My father’s job was assistant principal/dean of boys at West Miami Junior High School. He whipped boys with a thick belt or paddled them daily as part of his job requirements.

My father kept a wooden paddle with holes in it at home. For me.

I don’t remember that my three siblings ever received a paddling or belting, although they were spanked. I’ve remembered while in Primal Therapy that my younger sister and brother were spanked for crying.

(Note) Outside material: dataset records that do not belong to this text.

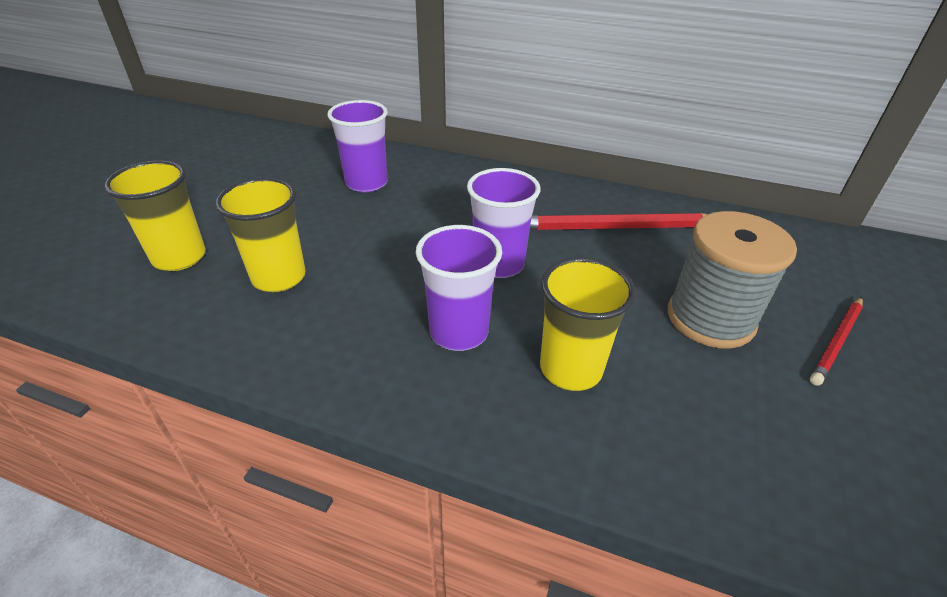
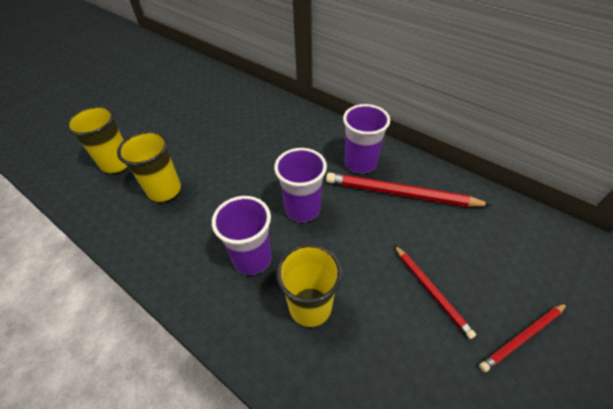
camera: 20 degrees right, 10 degrees up
purple cup [327,100,388,192] -> purple cup moved to [343,104,390,174]
grey spool [668,211,797,349] -> red pencil [394,245,476,339]

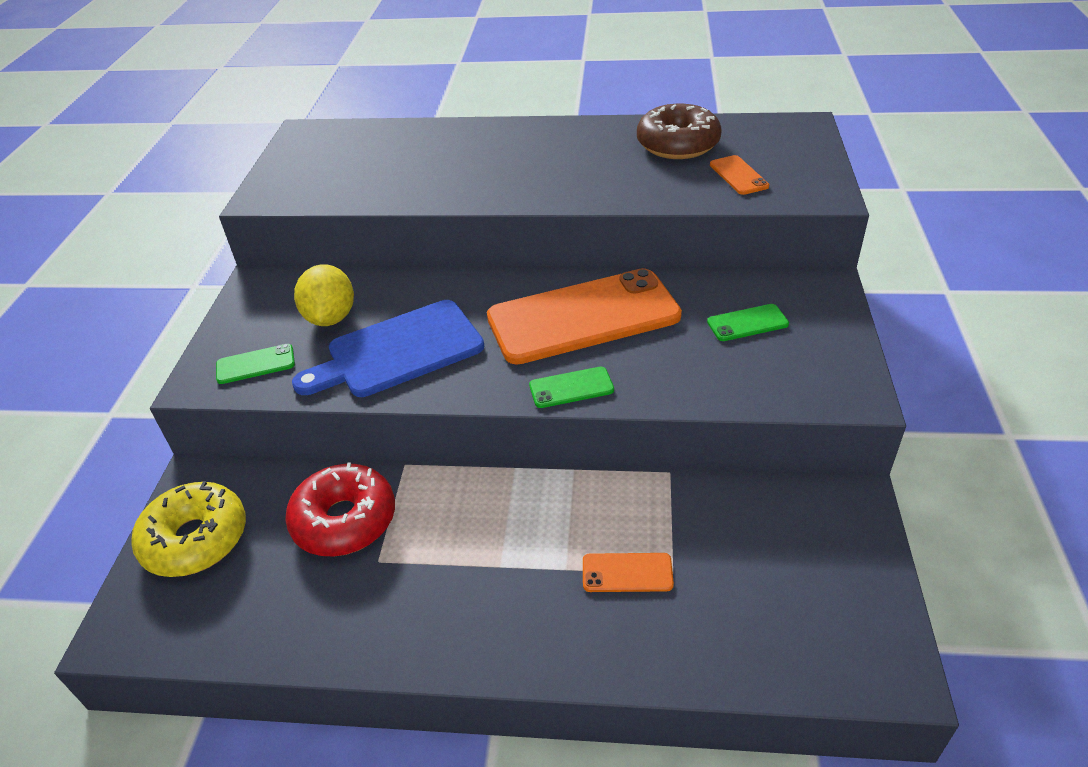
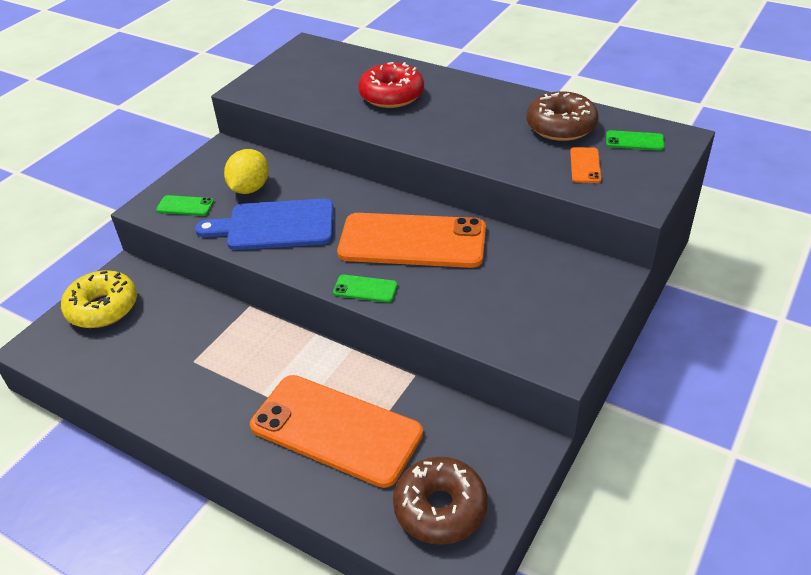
camera: 25 degrees right, 0 degrees up
red donut [285,462,395,556] -> red donut moved to [358,62,424,108]
orange phone [583,553,674,592] -> orange phone [250,375,423,488], size x2.49
green phone [707,304,789,341] -> green phone moved to [606,130,664,151]
none -> brown donut [393,457,488,545]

I re-experienced the dread of waiting (in an exact place with visual details), waiting for my father to come home to administer a spanking or belting or paddling to me for some “transgression” my mother observed. She had dozens of rules of conduct for her children.

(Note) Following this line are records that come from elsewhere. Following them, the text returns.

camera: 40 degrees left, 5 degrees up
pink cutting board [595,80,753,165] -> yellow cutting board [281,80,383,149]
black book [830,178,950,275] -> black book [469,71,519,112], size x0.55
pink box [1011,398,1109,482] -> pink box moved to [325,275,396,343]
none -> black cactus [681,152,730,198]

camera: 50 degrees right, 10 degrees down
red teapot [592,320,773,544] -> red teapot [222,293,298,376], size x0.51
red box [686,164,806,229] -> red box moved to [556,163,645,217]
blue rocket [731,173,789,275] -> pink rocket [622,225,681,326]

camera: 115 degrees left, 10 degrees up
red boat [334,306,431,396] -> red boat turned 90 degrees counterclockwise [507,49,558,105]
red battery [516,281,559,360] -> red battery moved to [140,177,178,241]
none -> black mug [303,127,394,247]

I re-experienced my early childhood feelings that my father’s punishments depended more on my mother’s mood than on what I did.

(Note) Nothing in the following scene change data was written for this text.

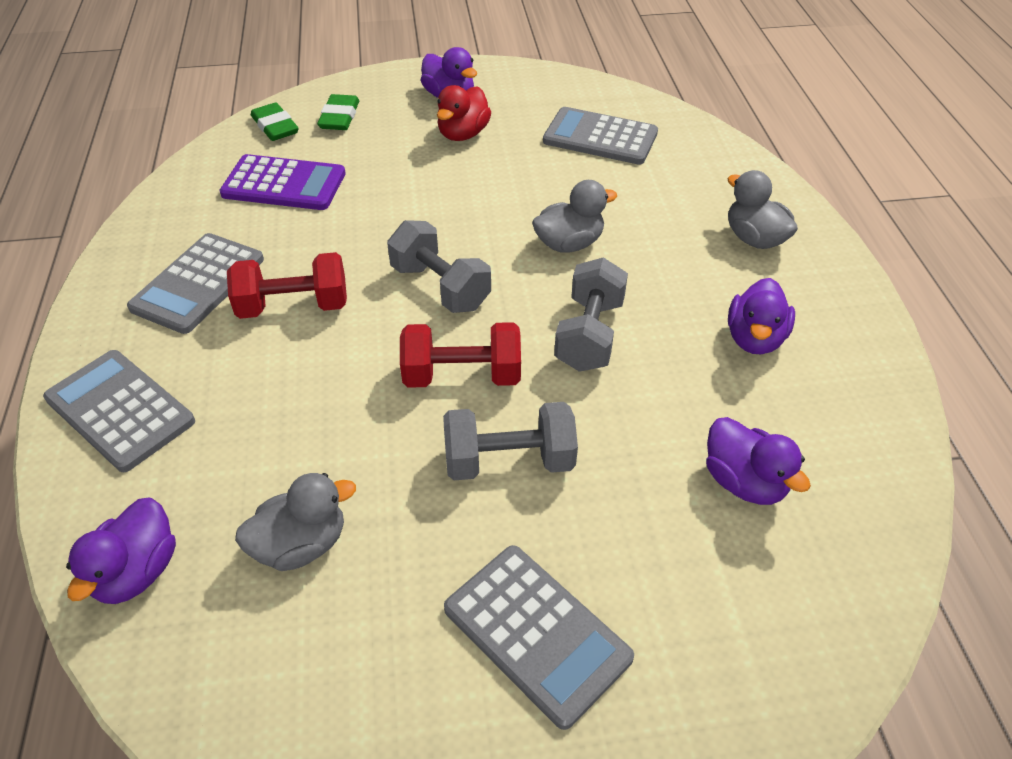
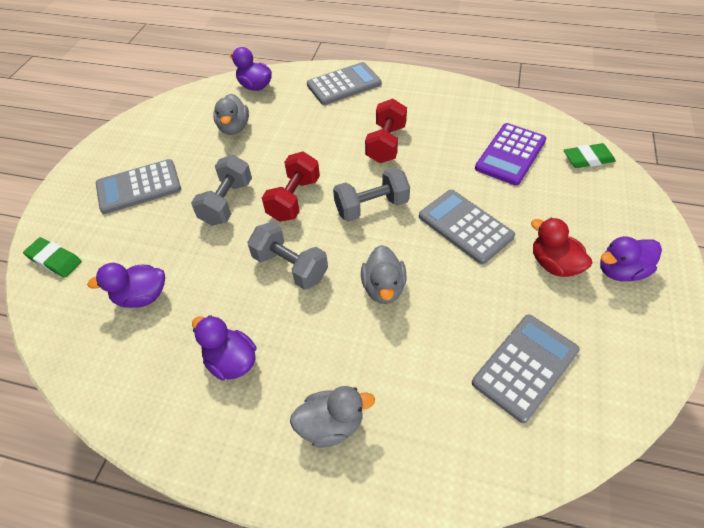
camera: 115 degrees right, 5 degrees up
grey calculator [127,233,264,334] -> grey calculator moved to [419,190,515,264]
green eraser [317,94,359,130] -> green eraser moved to [23,237,82,278]

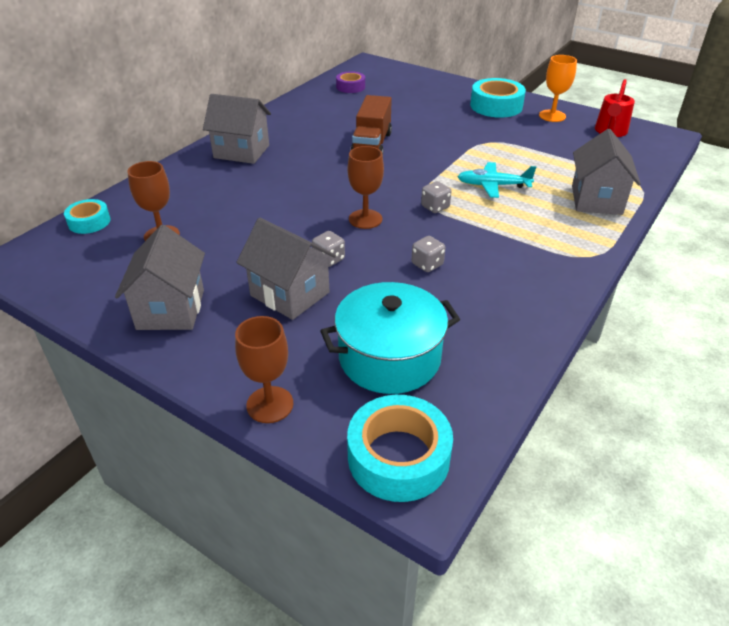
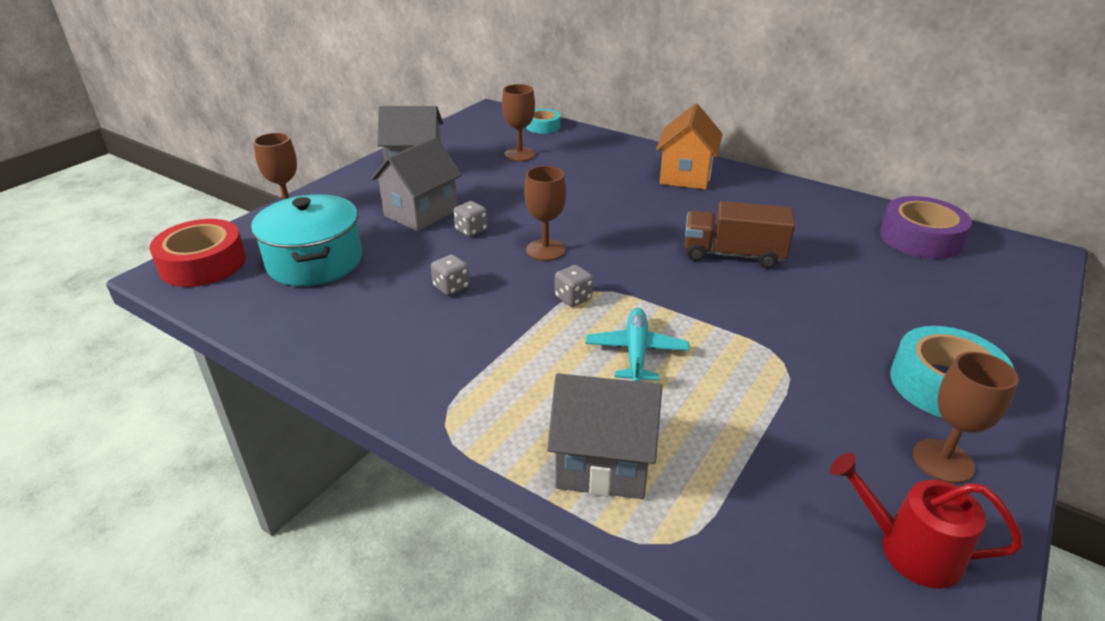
camera: 90 degrees right, 5 degrees down
grey house [203,94,271,164] -> orange house [656,104,722,190]
purple tape [336,71,365,93] -> purple tape [879,196,972,259], size x1.69
turquoise tape [347,395,453,502] -> red tape [149,219,246,287]
orange goblet [539,55,577,122] -> brown goblet [913,352,1018,483]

I re-experienced my early childhood feelings that I didn’t deserve the beatings. I didn’t deserve any beatings, not one!

My father continued, though, until I was around age 11 or so. I’m sure that the beatings were a factor in how I felt at age 12:

Suicidal. Needing to escape from my life.

When I was a child, I needed my parents’ love.

I re-experienced many times while in Primal Therapy the overwhelming hopelessness, helplessness, worthlessness, and betrayal when the people I needed to love me were cruel to me instead.

My parents knew what they did was wrong. Neither one of them ever told me that, though.

My father never apologized for beating me so much before he died 19 years ago. Even before he retired, 17 years before he died, the Miami-Dade County public school system stopped him and the rest of their employees from spanking, whipping, beating, and paddling children.

What could he even tell me to take away those experiences?

  • That he beat me as a child because he himself was beaten as a child?
  • That he couldn’t help it?
  • That how he and my mother frequently went out of their way to help me along in life after my childhood somehow made up for the beatings?

I’m certain that my father was beaten as a child. I bring this up not as a defense for what he did, but as part of my history, too.

It wasn’t enough for my father’s mother to beat me while she was babysitting my siblings and me at our parents’ house. I re-experienced crying as a five-year old when I was required to go cut off palm fronds from the tree in front of our house for her to use as a switch, and bring them to her.

It was a mark of my grandmother’s cruelty that she threatened to beat me with a broom handle when I tried to not participate in my own torment. I re-experienced exact places of my legs where she switched me with the palm fronds, giving me even more when I cried during the punishment.

These wounds left scars that haven’t gone away.

Run your hand down your spine until you reach the top of your sacrum. That’s the area on which I had surgery four years ago, where I now have a titanium cage, replacement disc, and two rods to keep the area stable.

I received a lot of beatings pretty close to that area. Maybe my boyhood activities didn’t cause the “sudden injury (acute trauma).”

I write frankly about my parents because that’s my history: the realities of who they were.

And the realities of who I needed them to be.

I express it because getting well has to address reality.

From Dr. Arthur Janov’s book, Primal Healing, page 133:

“Another cognitive technique is to help the patient understand and forgive his parents. ‘After all, your parents did the best they could. They had a pretty tough childhood too.’ ‘Oh yes, I understand. They did have it tough and I do forgive’ comes forth from the left side. Still, of course, the right side is crying out its needs and its pain, and will go on with its silent scream for the rest of our lives.

There is no way around need.

‘Forgiveness’ is an idea that has no place in therapy.

We are not here to pardon parents; we are here to address the needs of patients, and what the lack of fulfillment did to them.

I regret to say that much of current therapy and particularly cognitive therapy is about a moral position; well hidden, couched in psychological jargon, but, at bottom, moralizing. The therapist becomes the arbiter of correct behavior.

After all, the therapist is trying to change the patient’s behavior toward some preconceived goal. That goal has a sequestered moral position.”